Under the slogan “This time it’s different”, there is an
attempt to persuade voters to go to the ballot box this coming May, which EU
leaders hope
to increase the EU’s legitimacy.
Such inadequacy was expressed recently by the European
Commission’s vice president, Maros Sefcovic, stating that the ‘democratic
deficiency’ of the Commission’s actions had been regularly raised in the
past four years, in a statement to Reuters.
In a statement made in Brussels, Sefcovic expressed that “the
recent strengthening of European integration means the Commission is playing
more and more a political role and all of Europe needs to boost democratic
legitimacy more than ever.”
But more than increasing the democratic deficiency of the EU
project, there has been a progressive decrease in electoral participation by the
public and overall attitude towards the EU. In a PEW
research conducted last May, it showed that positive views of the European
Union are at or near their low point in most EU nations, even among the young,
the hope for the EU’s future.”
The research blamed the public distaste on prolonged economic
crisis which “has created centrifugal forces that are pulling European public
opinion apart.”
Also reasoned is the general disillusionment toward elected
leaders, where Europeans “are losing faith in the capacity of their own
national leaders to cope” with economic woes, including the inability of
leaders to address the lack of employment opportunities in the continent.

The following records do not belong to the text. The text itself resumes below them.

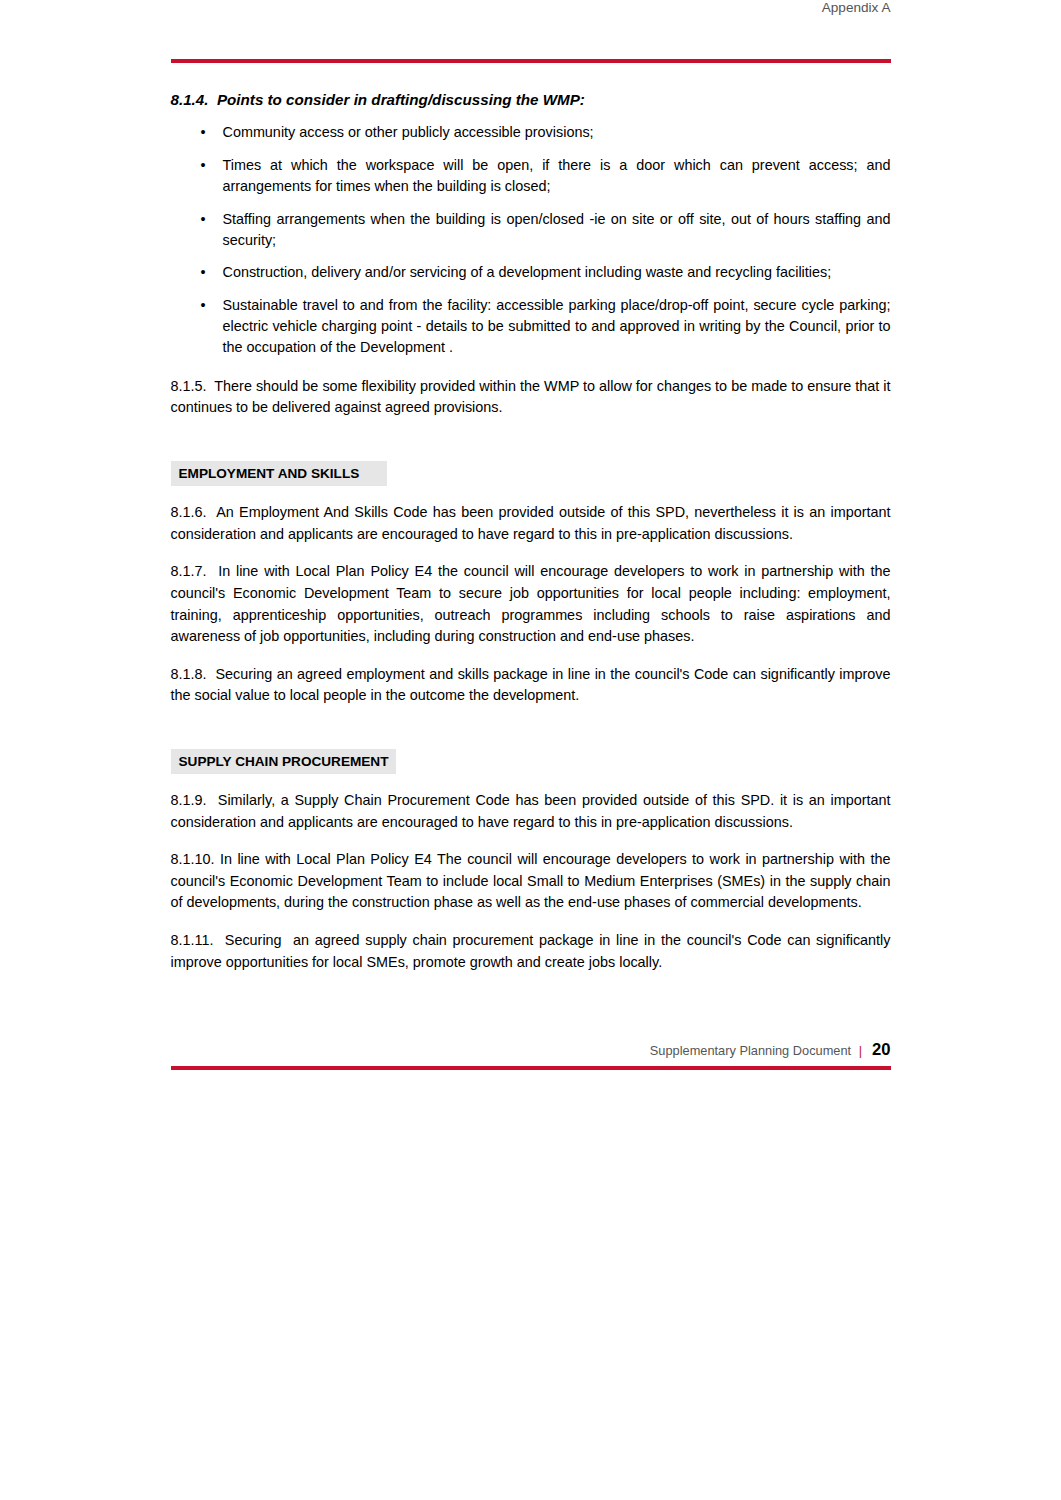Appendix A
8.1.4. Points to consider in drafting/discussing the WMP:
Community access or other publicly accessible provisions;
Times at which the workspace will be open, if there is a door which can prevent access; and arrangements for times when the building is closed;
Staffing arrangements when the building is open/closed -ie on site or off site, out of hours staffing and security;
Construction, delivery and/or servicing of a development including waste and recycling facilities;
Sustainable travel to and from the facility: accessible parking place/drop-off point, secure cycle parking; electric vehicle charging point - details to be submitted to and approved in writing by the Council, prior to the occupation of the Development .
8.1.5. There should be some flexibility provided within the WMP to allow for changes to be made to ensure that it continues to be delivered against agreed provisions.
EMPLOYMENT AND SKILLS
8.1.6. An Employment And Skills Code has been provided outside of this SPD, nevertheless it is an important consideration and applicants are encouraged to have regard to this in pre-application discussions.
8.1.7. In line with Local Plan Policy E4 the council will encourage developers to work in partnership with the council's Economic Development Team to secure job opportunities for local people including: employment, training, apprenticeship opportunities, outreach programmes including schools to raise aspirations and awareness of job opportunities, including during construction and end-use phases.
8.1.8. Securing an agreed employment and skills package in line in the council's Code can significantly improve the social value to local people in the outcome the development.
SUPPLY CHAIN PROCUREMENT
8.1.9. Similarly, a Supply Chain Procurement Code has been provided outside of this SPD. it is an important consideration and applicants are encouraged to have regard to this in pre-application discussions.
8.1.10. In line with Local Plan Policy E4 The council will encourage developers to work in partnership with the council's Economic Development Team to include local Small to Medium Enterprises (SMEs) in the supply chain of developments, during the construction phase as well as the end-use phases of commercial developments.
8.1.11. Securing an agreed supply chain procurement package in line in the council's Code can significantly improve opportunities for local SMEs, promote growth and create jobs locally.
Supplementary Planning Document |20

As for the coming elections itself, some observers caution that “if
any political party is looking forward to the EU election, it has to be the
hard right, anti-EU National Front”, as exemplified in France these days. The general
mood there is that “France has lost its sovereignty since the EU was created.” Polls
show that the French public has lost their ‘faith’ in the ability of the EU to
solve the country’s economic crisis.
In Britain, Nigel
Farage, the leader of the UK Independence Party, said the mood in France is
shared by Southern ‘peripheral’ economies, which are at the receiving end of
the financial bailouts.
In Germany, feelings of burdensome tax payer bailouts to
help ailing economies across Europe stem from factors including lack of
transparency through to doubts in the merits of the EU-US free trade agreement
(TIPP).
Indeed, it will be exciting to see how the decision to include
the election of the Commission President in the ballots will turn out this May.